# 2014 Fees



## RuralEngineer (Nov 18, 2013)

I have one deeded week and the U.S. Collection.  Interesting that the maintenance fees for my deeded week are less that then U.S. Collection.  The theory was that the U.S. Collection would be cheaper.  All points are in the Club.

Glad I did keep my deeded week.

Combined my accounts this year so the total fees are less then last years.  
:whoopie:

Stephen


----------



## nightnurse613 (Nov 18, 2013)

And I was surprised when my husband told me our Club Assessment dropped 10 percent.   We went to an "exclusive" VIP dinner last night and were offered 10,000 more points for a measly $75,000 (they said points are now being standardized at $7.50 and will rise to over $10 around the first of the year). Of course, I locked them in at $4.50 a little over a year ago but still resisted the $45,000 buy in. They also said that the DRI Collection should grow to 10 or 11,000 resorts by 2016.  Of course, with the IPO doing so well and the resultant influx of cash all things are possible..  They also introduced their new LUXURY offerings - I saw nights ranging from 6-20,000 pts (per night). This is a new collection of swanky, private residences scattered throughout the world - see, this actually was an update!!  The bottom line was DRI lists 20 resorts on their reservation website for California.

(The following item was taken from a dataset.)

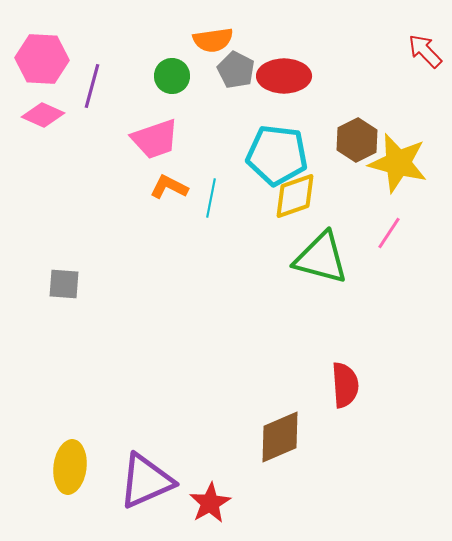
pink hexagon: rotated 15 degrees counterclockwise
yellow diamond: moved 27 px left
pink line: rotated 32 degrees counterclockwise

Only 10 have ANY accommodations in June 2014 and, of the approximately 400 vacancies-390 were in the Palm Springs or Lake Tahoe area.   They did offer me 15,ooo pts for an eighteen month trial period (a test run after which time I could convert at $XXX).  Again, not pure points but some iteration with restrictions for use. Speaking of restrictions; the 3 day, two night "award certificate" was FILLED with restrictions- the first being you had to register within 14 days but could not use them for six months (and then they were only good for a year)! I tried to leave it at the table but my husband (the spendthrift) said we could go to Branson!!


----------